Molly Bloom (Jessica Chastain) est une fille du Colorado élevée par un père tyrannique (Kevin Costner) qui rêve d’en faire une championne olympique de ski. Ses rêves de médaille évaporés suite à une mauvaise chute, elle débarque à Los Angeles et devient l’assistante d’un joueur de poker qui organise des parties homériques avec quelques stars de Hollywood. Elle apprend tant et si bien de son mentor qu’elle se met à son compte. À Los Angeles d’abord puis à New York. Molly Bloom a beau tout faire pour rester honnête, son succès insolent causera bientôt sa chute et son arrestation par le FBI. Défendue par un ténor du barreau (Idris Elba), sera-t-elle blanchie par la justice ?
L’ascension, la chute et la rédemption d’une idole déchue racontée avec une voix off et des flashbacks. Un air de déjà vu ? Sans doute. Le Loup de Wall Street, Lord of War, Boogie Nights étaient écrits sur le même schéma et constituent des modèles difficilement dépassables. D’autant que Molly Bloom n’a pas le charisme du trader Jordan Belfort ou du trafiquant d’armes Yuri Orlov. Le Grand Jeu, inspiré de son autobiographie, tente de façon trop voyante de la réhabiliter pour être tout à fait honnête.
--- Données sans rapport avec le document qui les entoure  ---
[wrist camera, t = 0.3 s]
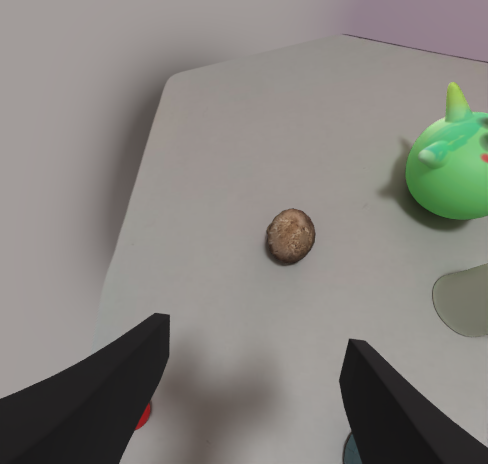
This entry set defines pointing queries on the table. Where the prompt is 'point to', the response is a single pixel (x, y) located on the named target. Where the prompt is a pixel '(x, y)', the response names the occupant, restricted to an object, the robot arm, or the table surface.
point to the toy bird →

Sauf que Le Grand Jeu a pour héroïne Jessica Chastain et pour réalisateur et scénariste Aaron Sorkin.
Jessica Chastain is back. Moins de deux ans après Miss Sloane, la WonderWoman de Hollywood est à nouveau seule à l’affiche. Juchée sur de vertigineux stilettos, maquillée comme une star du X, coiffée à la Veronica Lake, habillée dans les tenues les plus provocatrices, les seins moulés dans de vertigineux décolletés, elle est de tous les plans. Froidement dominatrice. Magistralement impériale. Follement séduisante. Comme dans Zero Dark Thirty où, dans une tenue moins élégante, elle endossait déjà un rôle similaire de maîtresse femme. Qu’elle fasse ainsi la nique à tous les seconds rôles masculins réduits au rôle de faire-valoir n’est pas anodin à l’époque du scandale Weinstein qu’elle n’a pas hésité à dénoncer. Ce film, cette actrice participent d’une évolution de Hollywood qui n’hésite plus à donner le premier rôle à une femme qui n’est ni mère ni putain. Julia Roberts avait ouvert la voix avec Erin Brockovitch en 2000 ; les Jessica Chastain movies sont en train d’en faire une autoroute.
Après avoir scénarisé l’une des meilleurs séries (The West Wing) et l’un des meilleurs films (The Social Network) de la décennie précédente, Aaron Sorkin passe (enfin) derrière la caméra. Sa marque de fabrique : des conversations à bâtons rompus, des joutes verbales d’une folle intensité, d’incessants allers-retours temporels. Accrochez vous à votre fauteuil. Ne perdez pas un détail. Et révisez vos règles de poker si vous ne voulez pas être complètement largués. Dextérité vaine ? Brio inutile ? Le reproche serait excessif. Car Aaron Sorkin a une vertu rare. Il parie sur l’intelligence du spectateur. Pas sur son cœur. Le Grand Jeu est un film froid, cérébral – qui aurait pu s’éviter une séquence inutile entre le père et sa fille au bord de la patinoire de Central Park. Laissons à d’autres réalisateur de RomCom le soin de nous attendrir. Remercions Sorkin de nous rendre moins bêtes.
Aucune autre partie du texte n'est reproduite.